» **Aim of the task**
Copy out, from the data, each line containing the string "Table".
☆ ☆ ☆
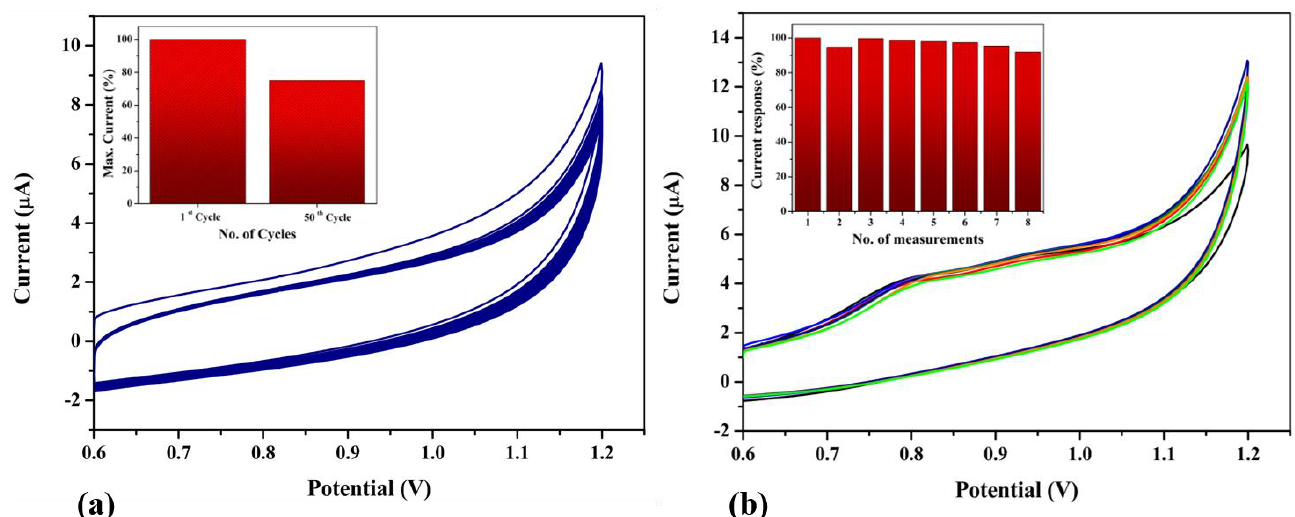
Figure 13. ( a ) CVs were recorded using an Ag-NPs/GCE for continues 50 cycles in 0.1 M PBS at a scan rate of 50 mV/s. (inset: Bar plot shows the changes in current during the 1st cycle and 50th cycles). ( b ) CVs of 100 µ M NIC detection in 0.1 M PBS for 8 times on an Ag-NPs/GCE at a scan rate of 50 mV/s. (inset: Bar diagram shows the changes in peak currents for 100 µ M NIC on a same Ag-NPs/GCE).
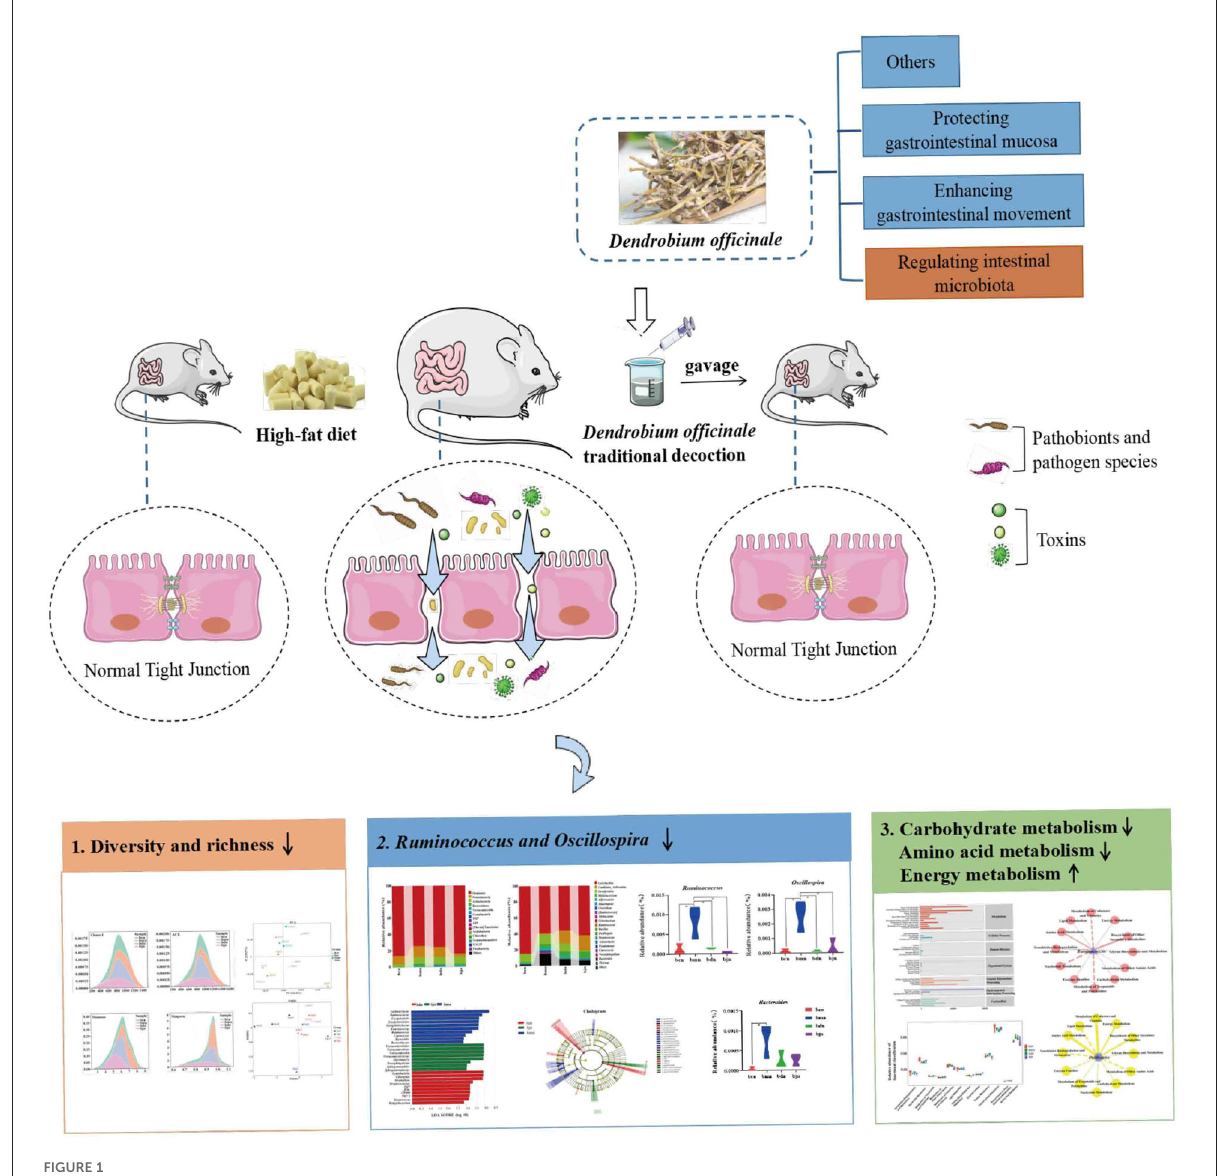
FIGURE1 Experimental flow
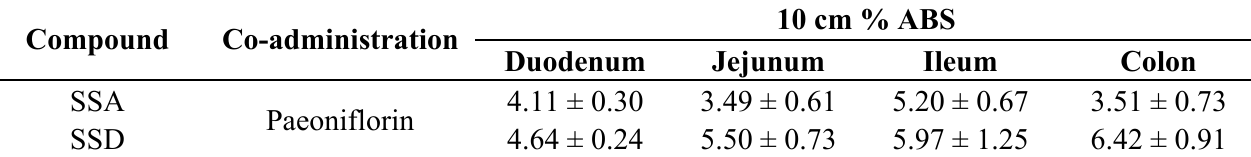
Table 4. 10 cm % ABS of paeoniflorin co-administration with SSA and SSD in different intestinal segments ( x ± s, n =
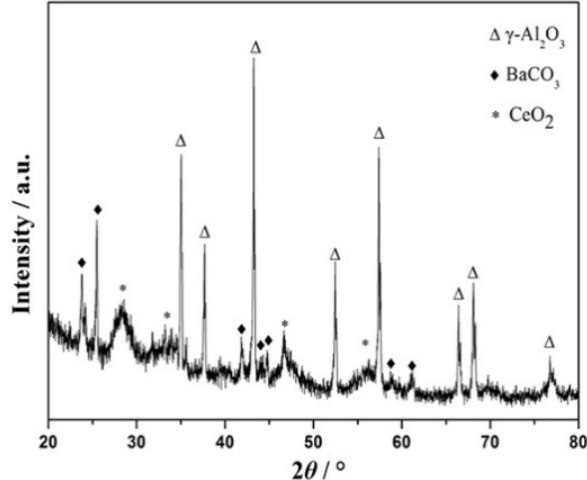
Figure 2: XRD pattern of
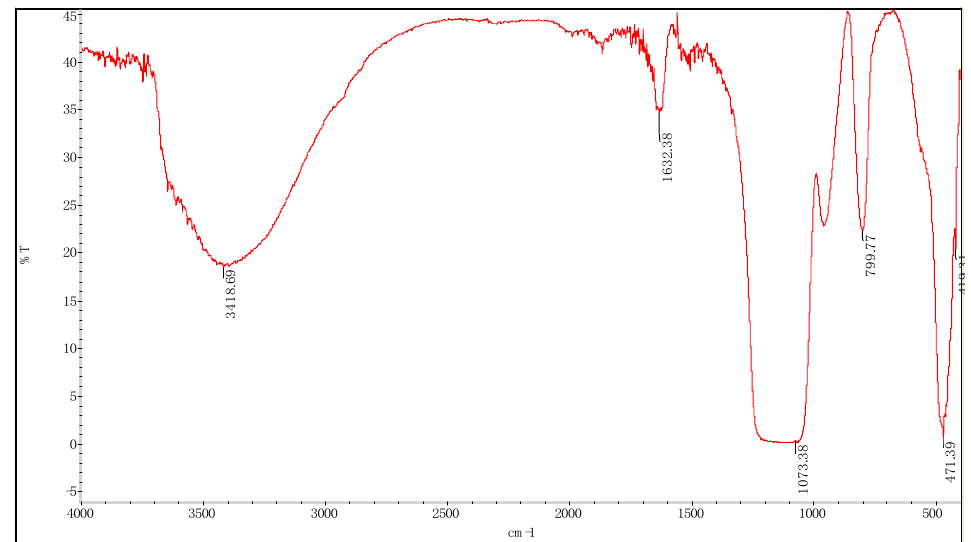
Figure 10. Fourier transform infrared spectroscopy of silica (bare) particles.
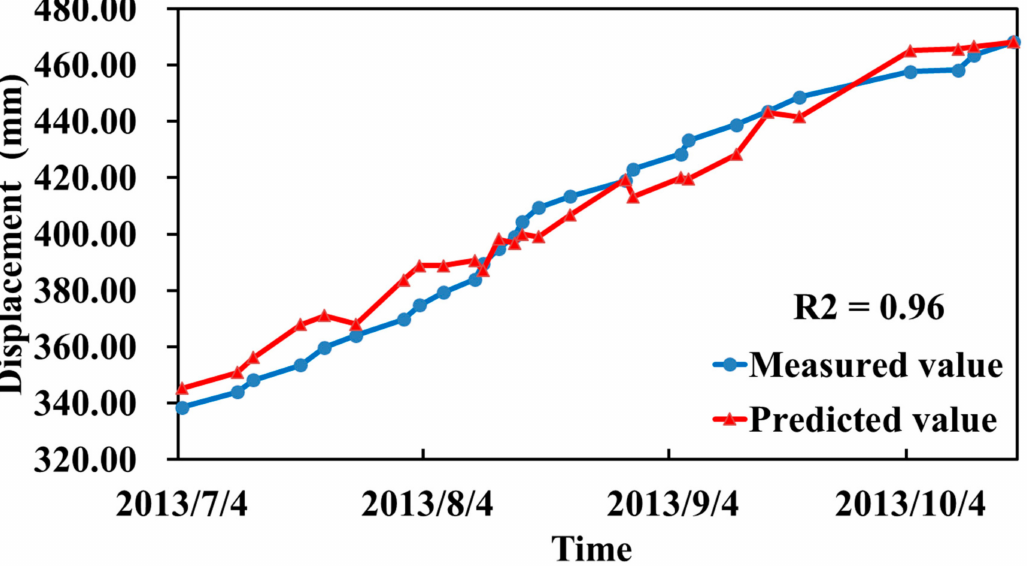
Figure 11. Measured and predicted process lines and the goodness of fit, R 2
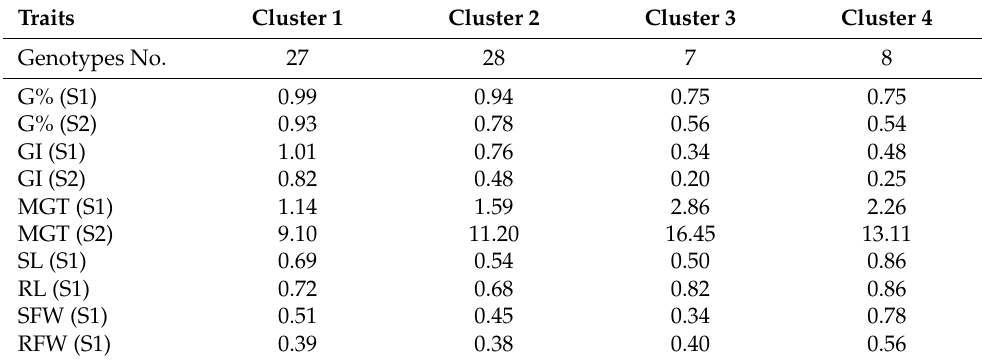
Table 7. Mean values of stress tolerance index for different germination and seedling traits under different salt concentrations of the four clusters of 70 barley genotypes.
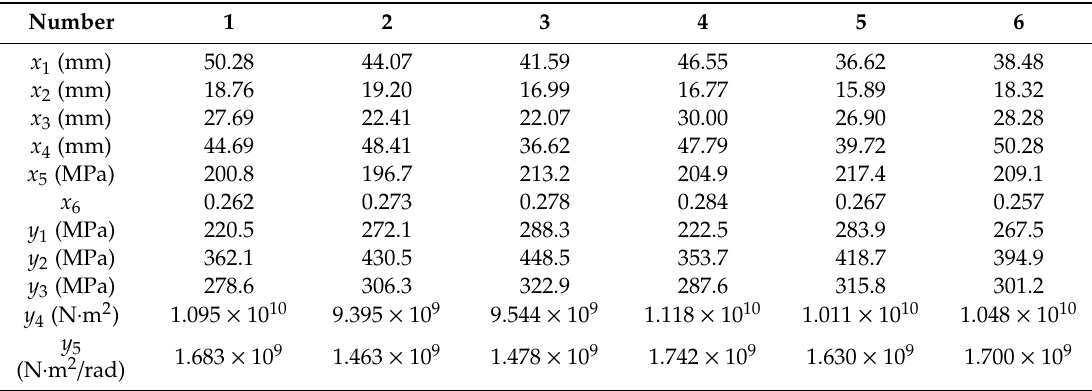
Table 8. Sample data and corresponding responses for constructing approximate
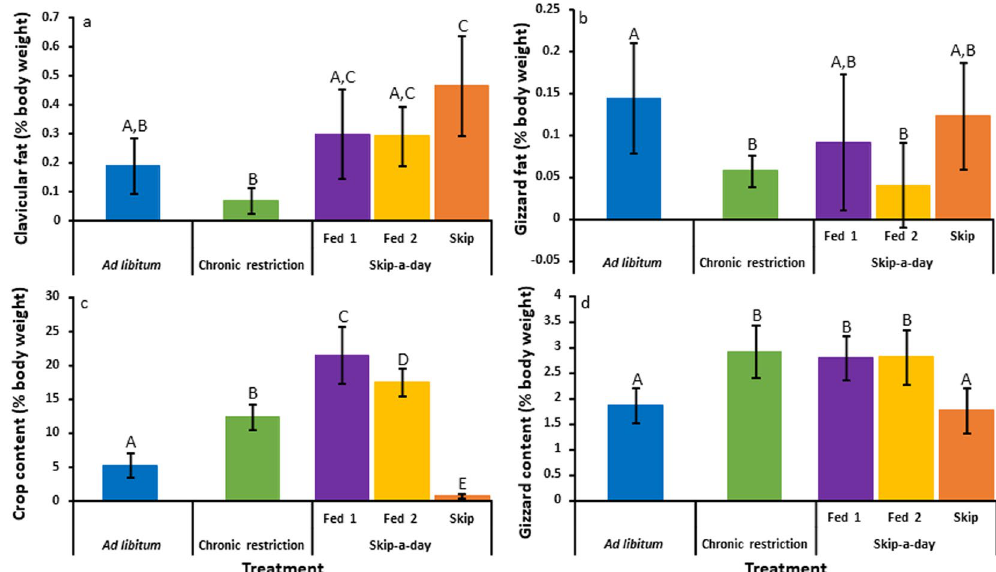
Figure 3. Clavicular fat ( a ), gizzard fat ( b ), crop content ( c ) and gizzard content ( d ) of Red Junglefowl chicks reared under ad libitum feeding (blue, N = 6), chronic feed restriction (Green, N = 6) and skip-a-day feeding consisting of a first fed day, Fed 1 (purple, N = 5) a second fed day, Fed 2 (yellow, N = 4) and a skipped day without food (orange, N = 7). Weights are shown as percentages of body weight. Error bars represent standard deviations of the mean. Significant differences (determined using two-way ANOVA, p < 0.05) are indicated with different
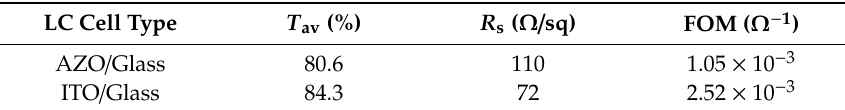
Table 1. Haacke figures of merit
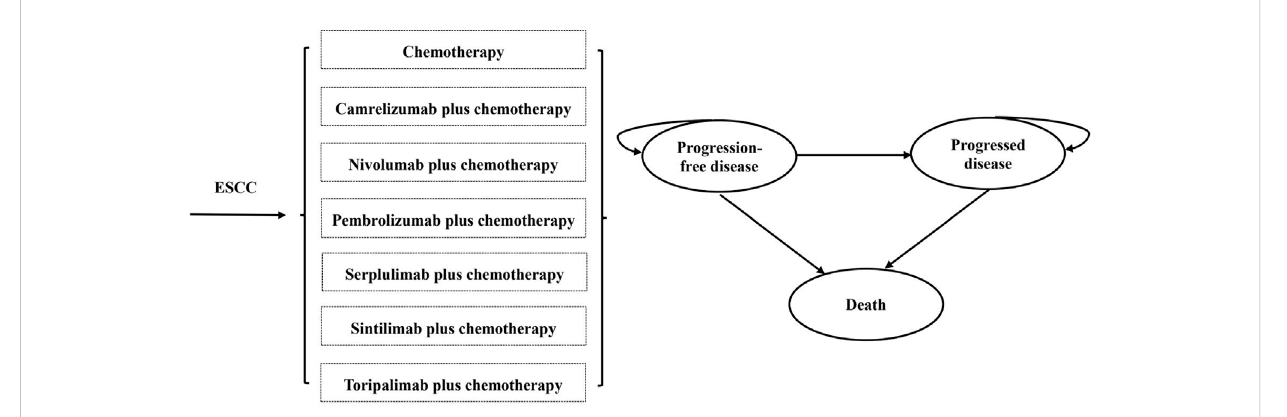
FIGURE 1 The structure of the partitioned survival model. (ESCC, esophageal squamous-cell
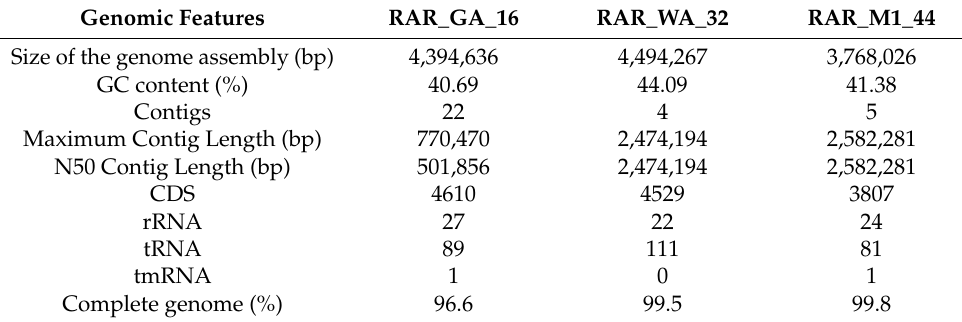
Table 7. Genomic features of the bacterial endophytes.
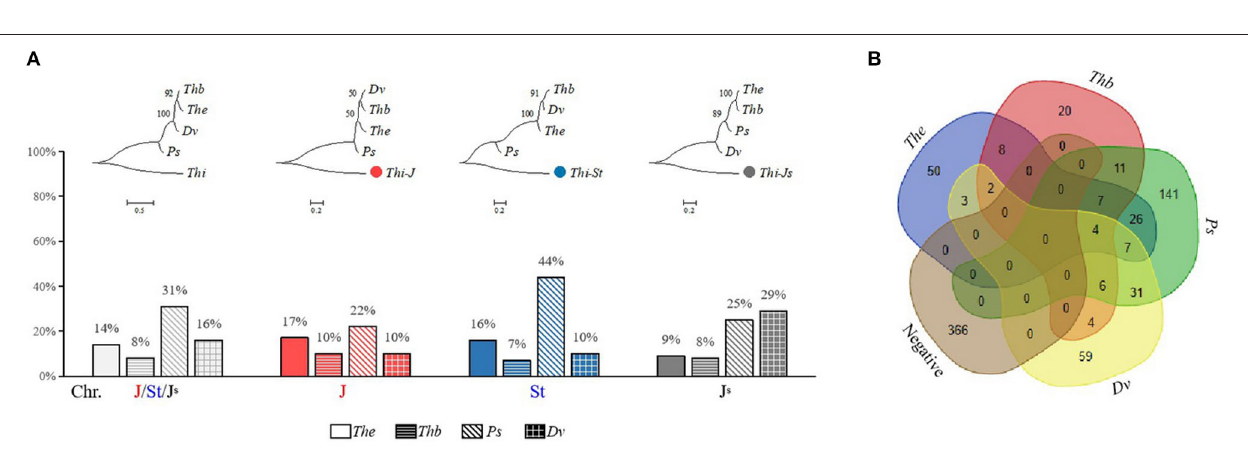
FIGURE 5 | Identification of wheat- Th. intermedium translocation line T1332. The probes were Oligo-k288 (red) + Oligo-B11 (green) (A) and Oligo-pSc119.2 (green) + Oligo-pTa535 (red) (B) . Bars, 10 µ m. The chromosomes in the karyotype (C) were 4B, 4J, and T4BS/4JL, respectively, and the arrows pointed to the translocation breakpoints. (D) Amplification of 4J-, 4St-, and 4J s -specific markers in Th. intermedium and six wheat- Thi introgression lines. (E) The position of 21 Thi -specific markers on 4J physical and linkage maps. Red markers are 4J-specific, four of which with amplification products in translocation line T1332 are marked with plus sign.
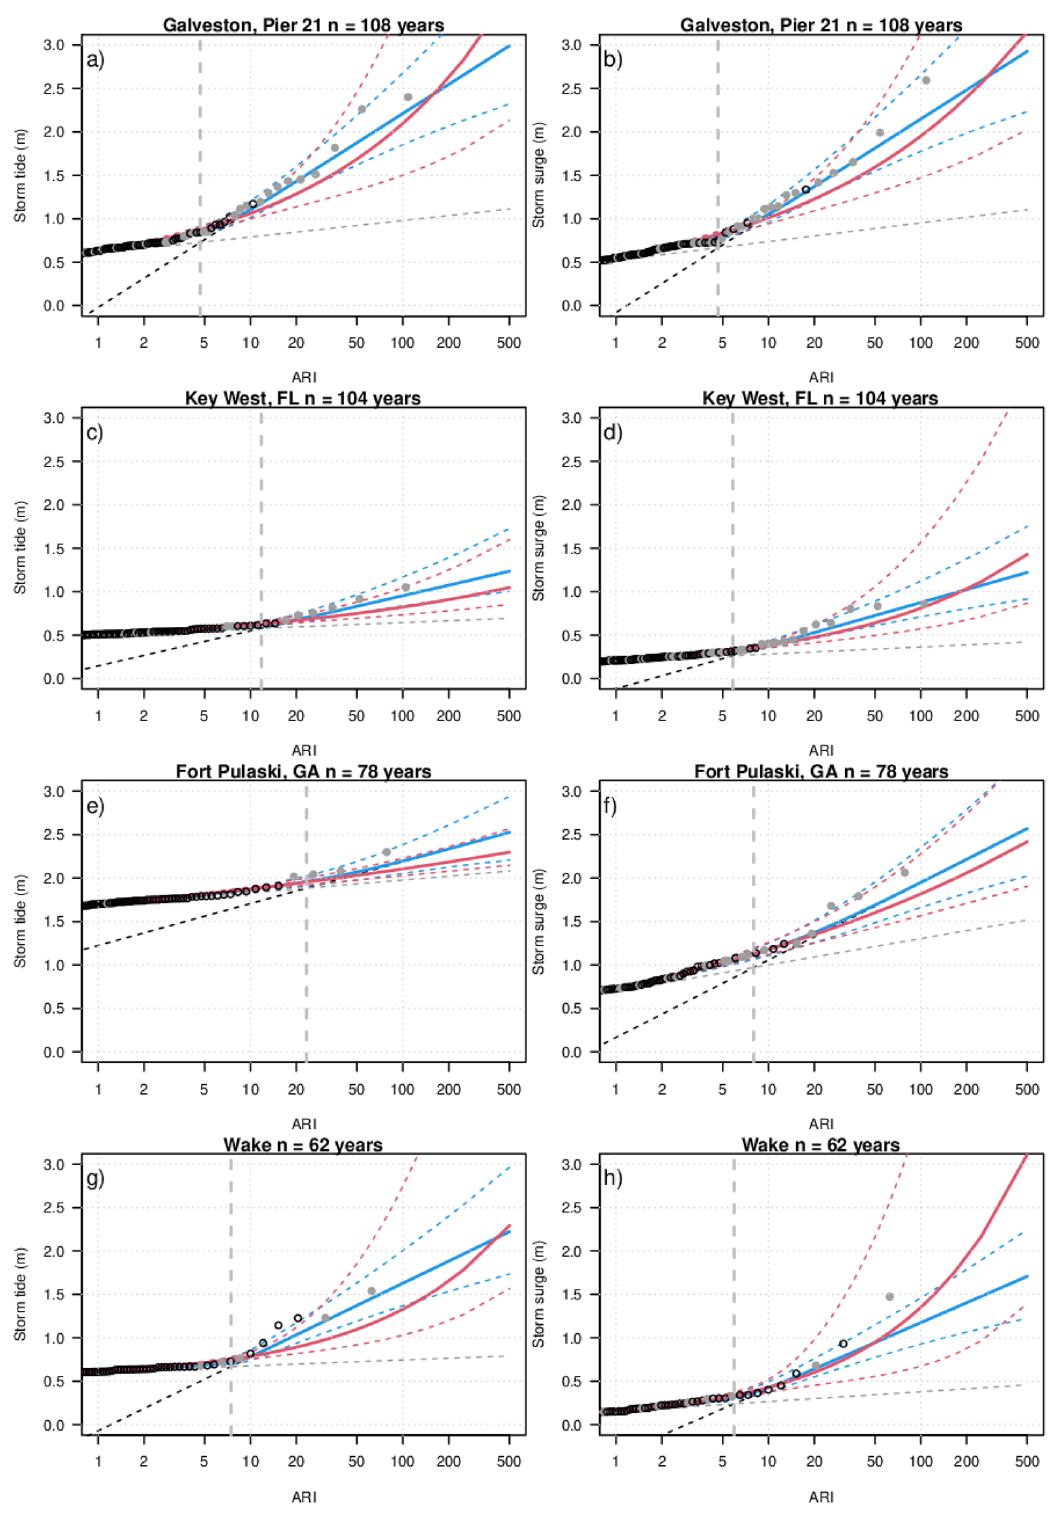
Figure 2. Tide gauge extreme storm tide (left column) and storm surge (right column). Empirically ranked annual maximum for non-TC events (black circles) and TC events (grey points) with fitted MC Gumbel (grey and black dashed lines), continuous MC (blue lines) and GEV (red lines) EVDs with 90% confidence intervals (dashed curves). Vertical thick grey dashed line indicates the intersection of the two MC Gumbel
☆ ☆ ☆
» **Answer below**
Table 4. 10 cm % ABS of paeoniflorin co-administration with SSA and SSD in different intestinal segments ( x ± s, n =
Table 7. Mean values of stress tolerance index for different germination and seedling traits under different salt concentrations of the four clusters of 70 barley genotypes.
Table 8. Sample data and corresponding responses for constructing approximate
Table 1. Haacke figures of merit
Table 7. Genomic features of the bacterial endophytes.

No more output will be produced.